BEGIN DATA FOR THE TASK
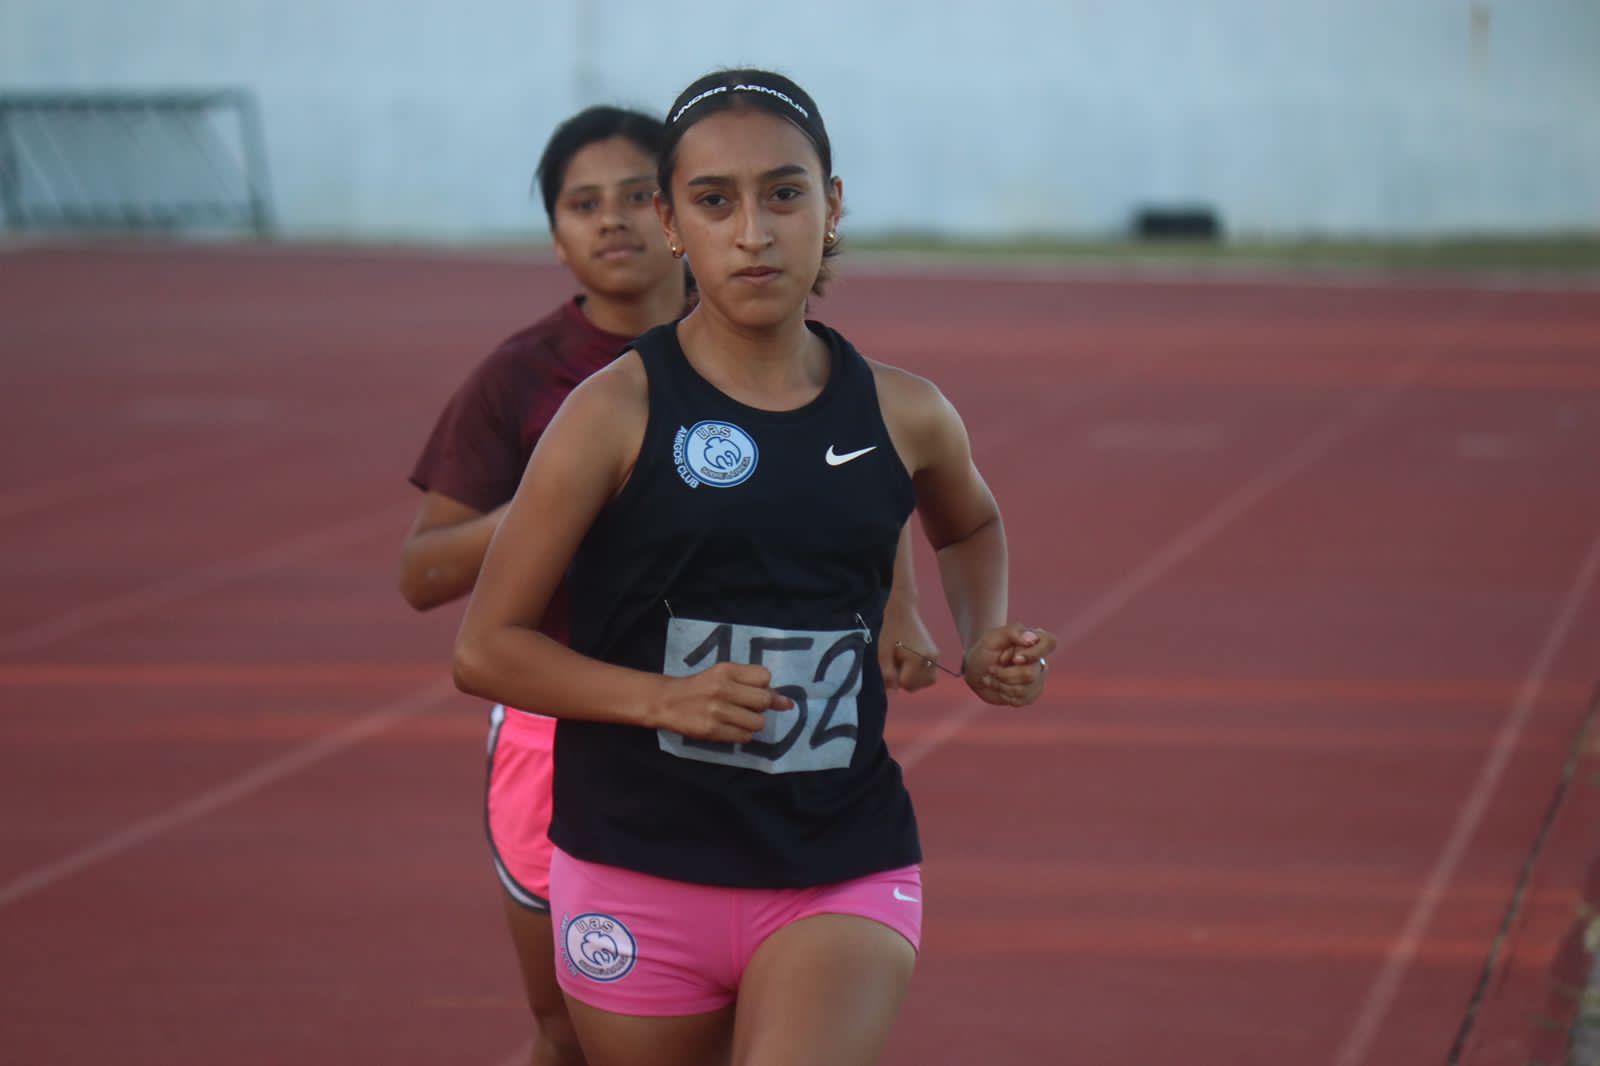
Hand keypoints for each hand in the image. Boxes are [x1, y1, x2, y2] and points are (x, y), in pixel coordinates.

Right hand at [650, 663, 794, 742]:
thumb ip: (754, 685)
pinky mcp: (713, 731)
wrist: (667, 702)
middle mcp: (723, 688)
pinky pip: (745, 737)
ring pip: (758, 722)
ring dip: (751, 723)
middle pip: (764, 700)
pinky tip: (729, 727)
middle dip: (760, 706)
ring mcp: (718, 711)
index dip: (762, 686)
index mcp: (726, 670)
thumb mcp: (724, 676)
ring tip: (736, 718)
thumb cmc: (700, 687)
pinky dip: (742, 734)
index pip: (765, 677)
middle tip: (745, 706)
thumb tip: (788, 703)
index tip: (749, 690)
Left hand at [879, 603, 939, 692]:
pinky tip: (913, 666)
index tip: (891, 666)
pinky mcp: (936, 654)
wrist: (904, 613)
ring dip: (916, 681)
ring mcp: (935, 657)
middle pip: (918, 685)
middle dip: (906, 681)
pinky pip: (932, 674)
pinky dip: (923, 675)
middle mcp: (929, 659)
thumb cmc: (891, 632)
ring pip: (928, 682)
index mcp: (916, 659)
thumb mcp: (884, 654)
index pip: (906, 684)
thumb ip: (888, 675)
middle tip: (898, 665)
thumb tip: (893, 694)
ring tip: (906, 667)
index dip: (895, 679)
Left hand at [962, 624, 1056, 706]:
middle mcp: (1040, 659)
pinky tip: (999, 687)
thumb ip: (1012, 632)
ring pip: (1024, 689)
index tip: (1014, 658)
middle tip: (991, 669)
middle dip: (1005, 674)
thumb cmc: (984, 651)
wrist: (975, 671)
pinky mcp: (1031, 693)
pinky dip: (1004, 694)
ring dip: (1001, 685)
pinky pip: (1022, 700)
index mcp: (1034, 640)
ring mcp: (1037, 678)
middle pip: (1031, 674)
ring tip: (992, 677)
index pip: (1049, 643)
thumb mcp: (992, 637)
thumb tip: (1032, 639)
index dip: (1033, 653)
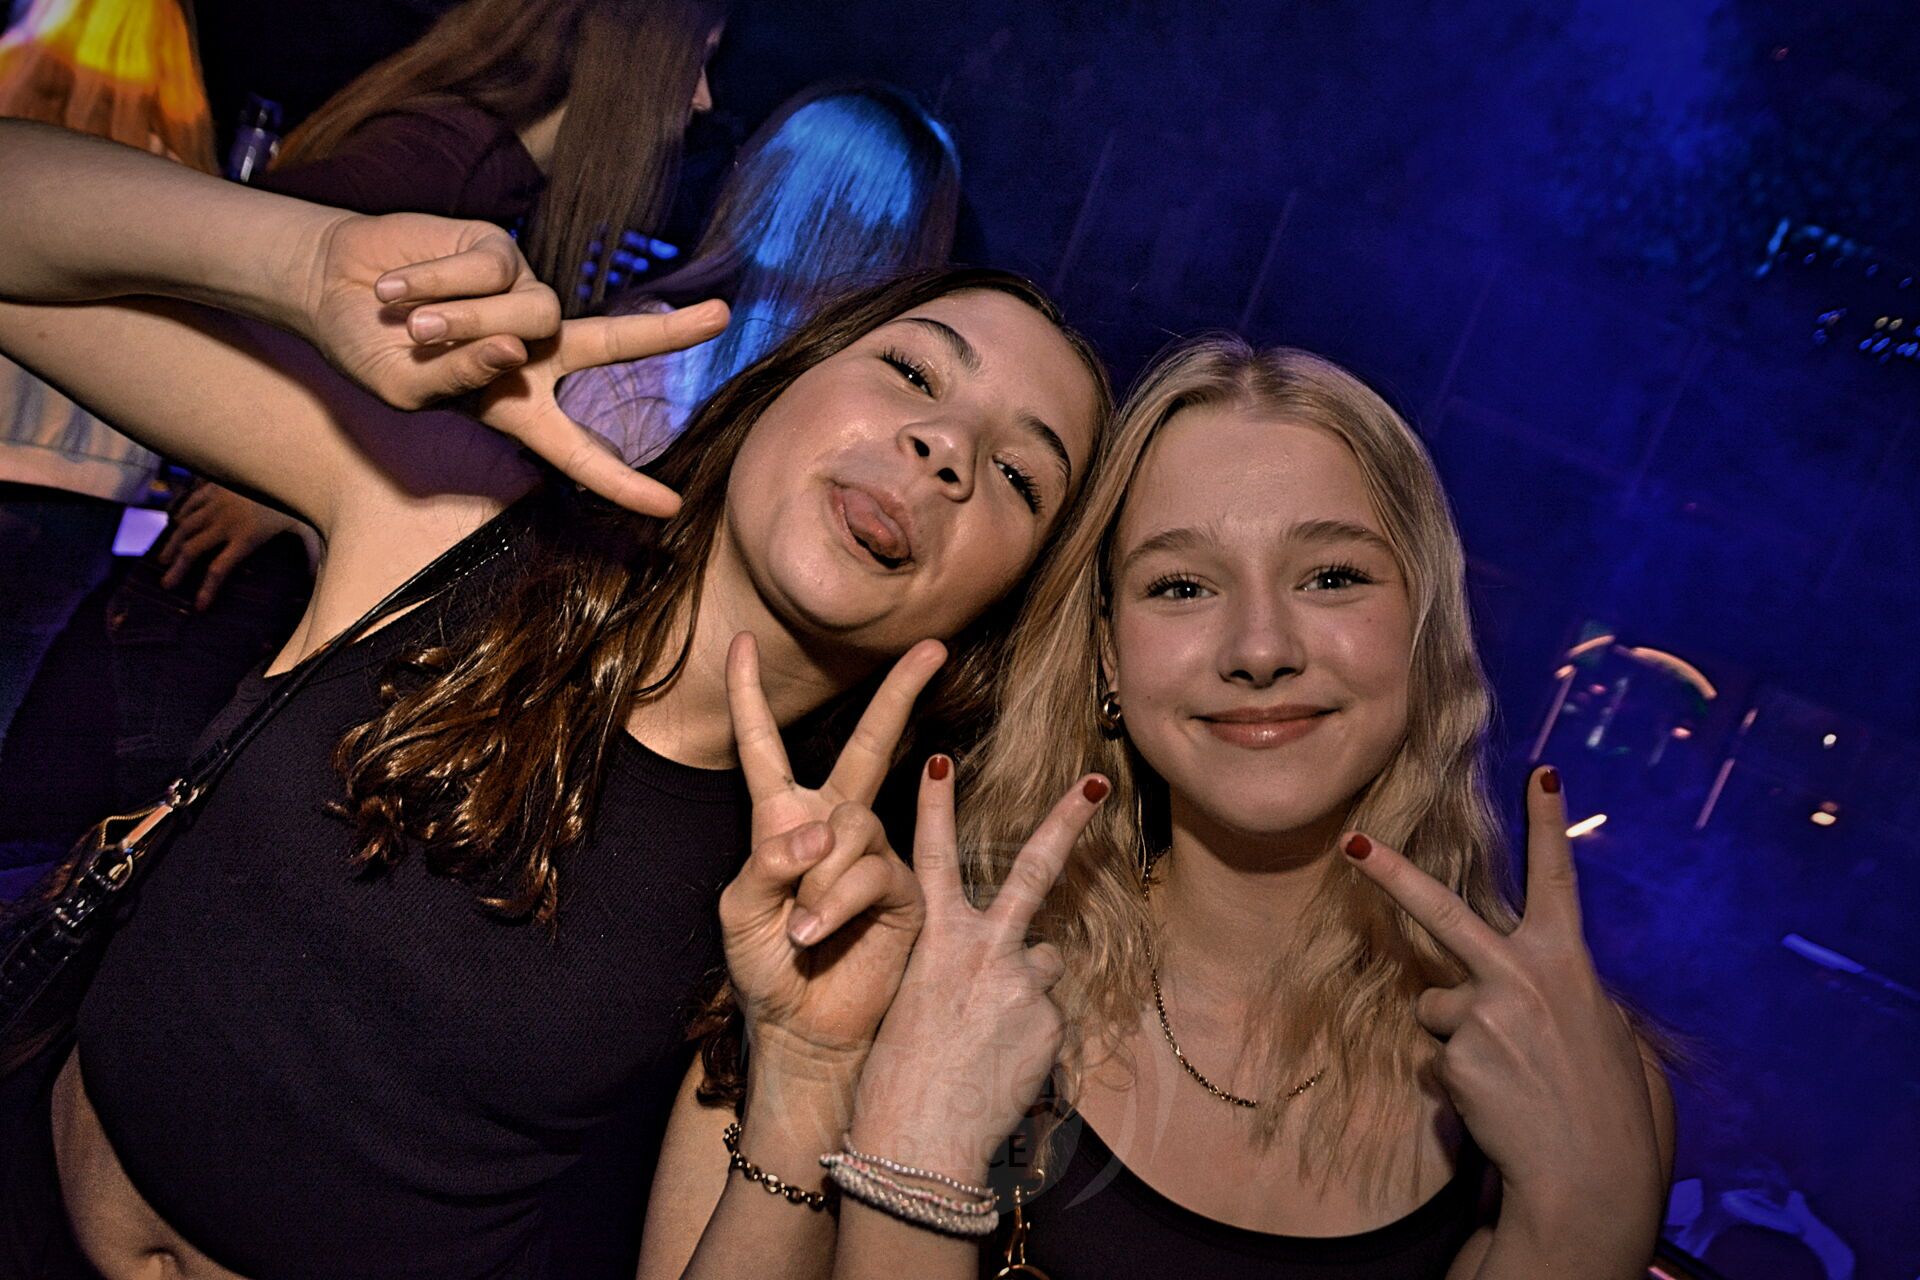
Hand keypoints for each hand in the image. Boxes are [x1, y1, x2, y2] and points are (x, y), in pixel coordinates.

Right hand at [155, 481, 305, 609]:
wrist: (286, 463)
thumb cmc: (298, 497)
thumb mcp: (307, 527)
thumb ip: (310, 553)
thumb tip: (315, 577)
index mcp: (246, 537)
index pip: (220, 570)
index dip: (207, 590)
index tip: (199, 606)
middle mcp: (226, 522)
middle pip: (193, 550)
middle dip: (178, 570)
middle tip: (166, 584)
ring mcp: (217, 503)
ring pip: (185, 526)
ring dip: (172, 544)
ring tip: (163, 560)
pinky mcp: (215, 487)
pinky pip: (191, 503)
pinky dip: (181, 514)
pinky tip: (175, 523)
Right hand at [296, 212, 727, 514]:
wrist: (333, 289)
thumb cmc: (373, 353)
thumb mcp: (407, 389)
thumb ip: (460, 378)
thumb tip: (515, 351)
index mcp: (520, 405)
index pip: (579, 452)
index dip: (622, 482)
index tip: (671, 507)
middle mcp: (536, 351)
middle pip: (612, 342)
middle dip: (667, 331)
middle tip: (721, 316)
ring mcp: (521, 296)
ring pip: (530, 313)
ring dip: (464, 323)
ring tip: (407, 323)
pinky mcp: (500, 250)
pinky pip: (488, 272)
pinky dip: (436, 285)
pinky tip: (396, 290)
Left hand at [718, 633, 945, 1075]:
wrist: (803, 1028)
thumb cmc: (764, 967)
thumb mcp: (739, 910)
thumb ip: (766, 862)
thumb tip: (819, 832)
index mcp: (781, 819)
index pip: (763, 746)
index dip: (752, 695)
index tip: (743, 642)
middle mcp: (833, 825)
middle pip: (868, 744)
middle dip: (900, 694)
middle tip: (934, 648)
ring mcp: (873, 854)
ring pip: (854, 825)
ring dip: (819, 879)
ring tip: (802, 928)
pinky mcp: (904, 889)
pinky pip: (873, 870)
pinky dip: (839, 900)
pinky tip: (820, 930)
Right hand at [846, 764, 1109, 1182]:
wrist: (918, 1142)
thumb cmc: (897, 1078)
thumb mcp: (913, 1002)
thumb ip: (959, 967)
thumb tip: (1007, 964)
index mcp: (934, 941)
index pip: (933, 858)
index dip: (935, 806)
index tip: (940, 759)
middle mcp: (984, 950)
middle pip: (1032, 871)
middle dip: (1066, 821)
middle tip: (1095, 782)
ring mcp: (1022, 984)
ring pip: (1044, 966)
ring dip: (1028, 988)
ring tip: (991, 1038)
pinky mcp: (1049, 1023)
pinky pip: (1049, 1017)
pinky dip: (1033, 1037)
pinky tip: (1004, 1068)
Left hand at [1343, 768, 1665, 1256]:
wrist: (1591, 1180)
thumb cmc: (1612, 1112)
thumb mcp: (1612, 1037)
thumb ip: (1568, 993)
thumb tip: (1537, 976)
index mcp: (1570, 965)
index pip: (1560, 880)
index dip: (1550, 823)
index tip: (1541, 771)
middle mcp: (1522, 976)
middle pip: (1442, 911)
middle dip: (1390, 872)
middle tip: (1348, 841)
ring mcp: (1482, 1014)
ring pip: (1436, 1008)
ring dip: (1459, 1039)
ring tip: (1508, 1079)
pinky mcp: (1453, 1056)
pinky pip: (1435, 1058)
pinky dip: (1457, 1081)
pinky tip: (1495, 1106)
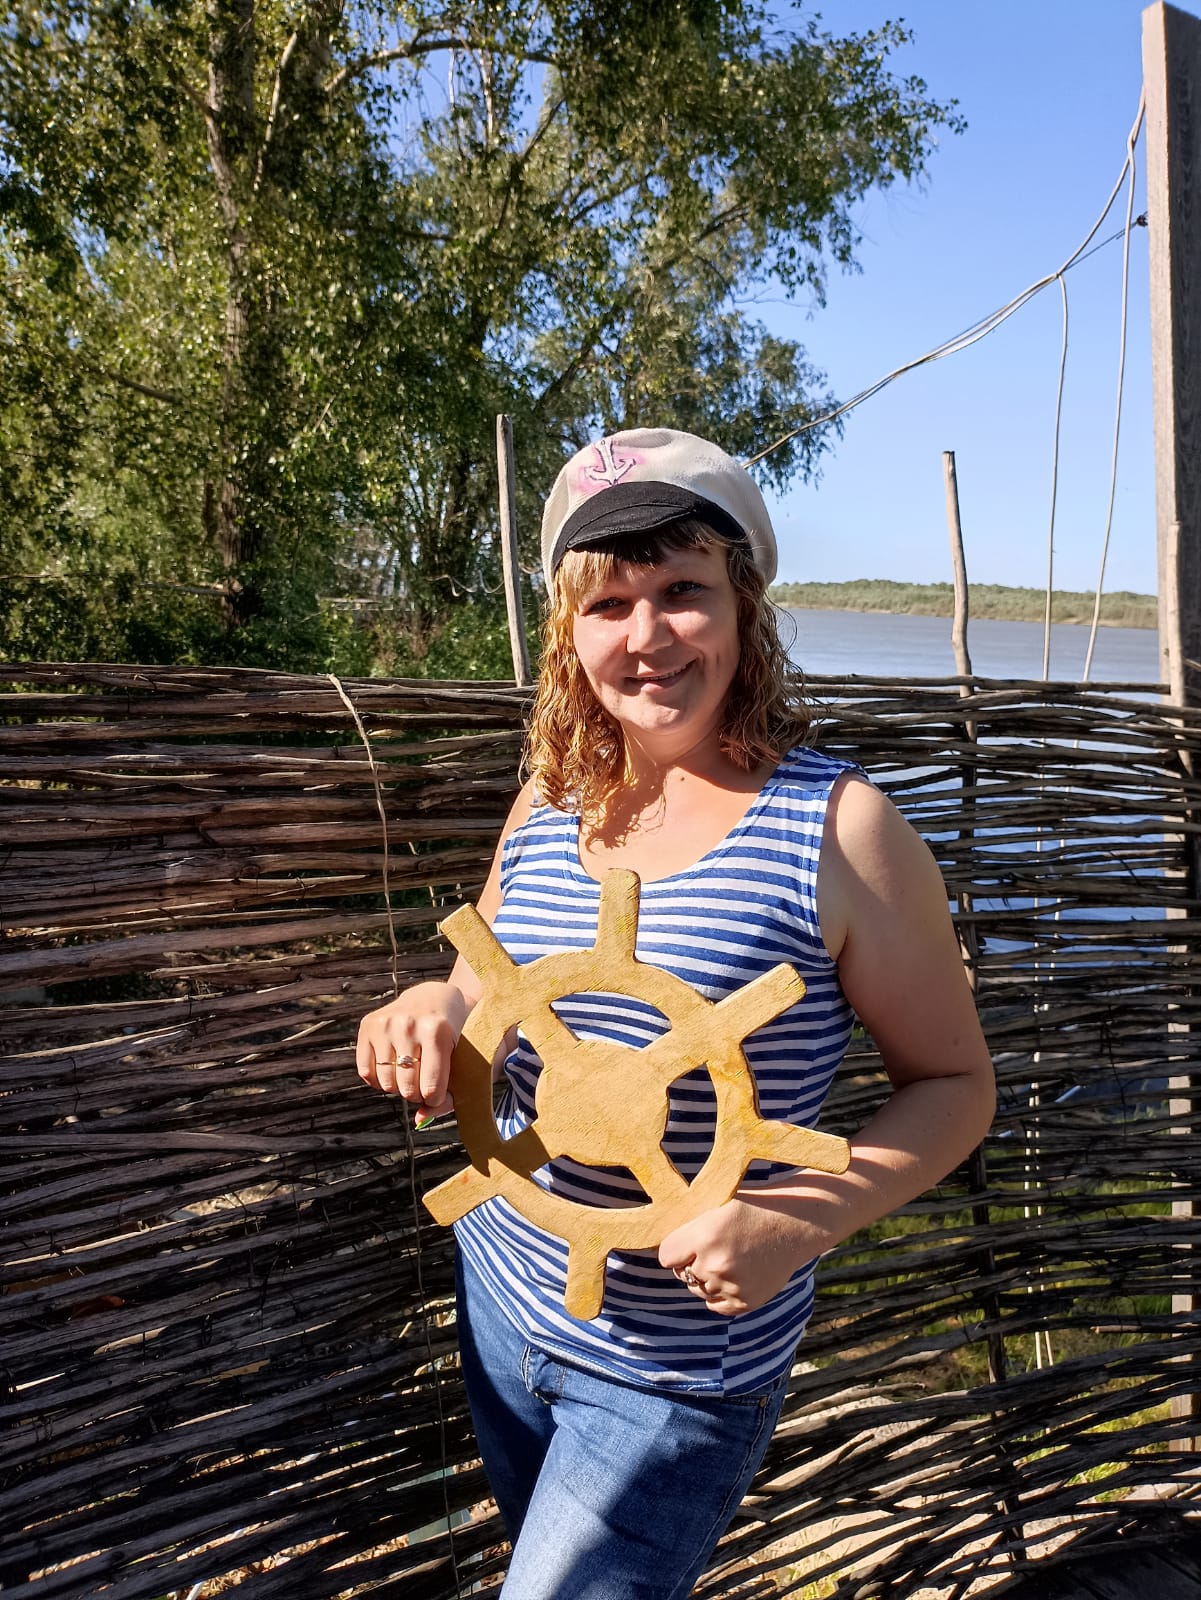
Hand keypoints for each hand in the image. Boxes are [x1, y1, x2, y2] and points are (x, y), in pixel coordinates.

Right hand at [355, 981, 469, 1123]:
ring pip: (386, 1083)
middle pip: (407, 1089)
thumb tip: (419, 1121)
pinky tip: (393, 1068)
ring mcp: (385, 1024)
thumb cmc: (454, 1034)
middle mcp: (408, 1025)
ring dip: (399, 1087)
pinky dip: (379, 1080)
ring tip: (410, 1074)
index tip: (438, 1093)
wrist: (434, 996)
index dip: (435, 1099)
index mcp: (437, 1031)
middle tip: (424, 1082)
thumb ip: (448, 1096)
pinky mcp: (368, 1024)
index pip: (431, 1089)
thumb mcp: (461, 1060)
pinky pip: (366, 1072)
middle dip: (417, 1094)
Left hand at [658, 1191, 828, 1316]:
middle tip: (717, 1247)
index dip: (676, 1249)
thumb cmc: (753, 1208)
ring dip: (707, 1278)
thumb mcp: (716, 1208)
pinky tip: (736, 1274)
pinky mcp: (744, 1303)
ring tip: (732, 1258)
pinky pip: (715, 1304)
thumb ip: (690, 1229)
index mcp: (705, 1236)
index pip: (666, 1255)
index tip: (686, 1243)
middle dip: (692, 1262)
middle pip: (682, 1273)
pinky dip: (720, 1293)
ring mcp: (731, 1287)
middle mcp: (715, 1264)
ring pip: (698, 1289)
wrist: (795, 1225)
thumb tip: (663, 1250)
END DATA FOR THE TASK
EXERCISE AIM — Exactly the lines above, from the one containing "index mcp: (934, 941)" down to the one containing "index tip: (438, 1093)", are to be repeated, including both ends. Pictures are not part of the copy.

SOLUTION TO THE PROBLEM —
index mcp: (934, 941)
index pip: (933, 858)
index dip: (935, 806)
index tip: (940, 759)
middle mcp: (984, 950)
middle pip: (1032, 871)
middle dip: (1066, 821)
middle tip: (1095, 782)
ring mcp: (1022, 984)
ring pip: (1044, 966)
ring dip: (1028, 988)
ring tip: (991, 1038)
pinky mcp: (1049, 1023)
pinky pip: (1049, 1017)
pinky dip: (1033, 1037)
pinky tip: (1004, 1068)
Left hand at [1343, 768, 1665, 1256]:
wrist: (1591, 1180)
thumb cmc: (1612, 1112)
thumb mcp: (1612, 1037)
thumb ip: (1568, 993)
thumb tip: (1537, 976)
index mcp: (1570, 965)
index pip: (1560, 880)
index dip: (1550, 823)
index tip: (1541, 771)
middle mcp: (1522, 976)
middle pip: (1442, 911)
middle dip: (1390, 872)
middle tip: (1348, 841)
ring mcp: (1482, 1014)
ring pip: (1436, 1008)
ring dip: (1459, 1039)
ring tip: (1508, 1079)
pinky mcp: (1453, 1056)
pinky pip: (1435, 1058)
pinky dip: (1457, 1081)
pinky tip: (1495, 1106)
Hand keypoints for each hand in the image. Boxes are [x1, y1, x2, y2] and points are (x, y), in pixel coordinates.

Right hand at [355, 981, 469, 1123]:
ring pip: (386, 1083)
middle pip: (407, 1089)
thumb tip: (419, 1121)
pinky tip: (393, 1068)
ring mcp: (385, 1024)
thumb cmc: (454, 1034)
middle mcp: (408, 1025)
ring dip: (399, 1087)
pinky dip: (379, 1080)
ring tip: (410, 1074)
index tip: (438, 1093)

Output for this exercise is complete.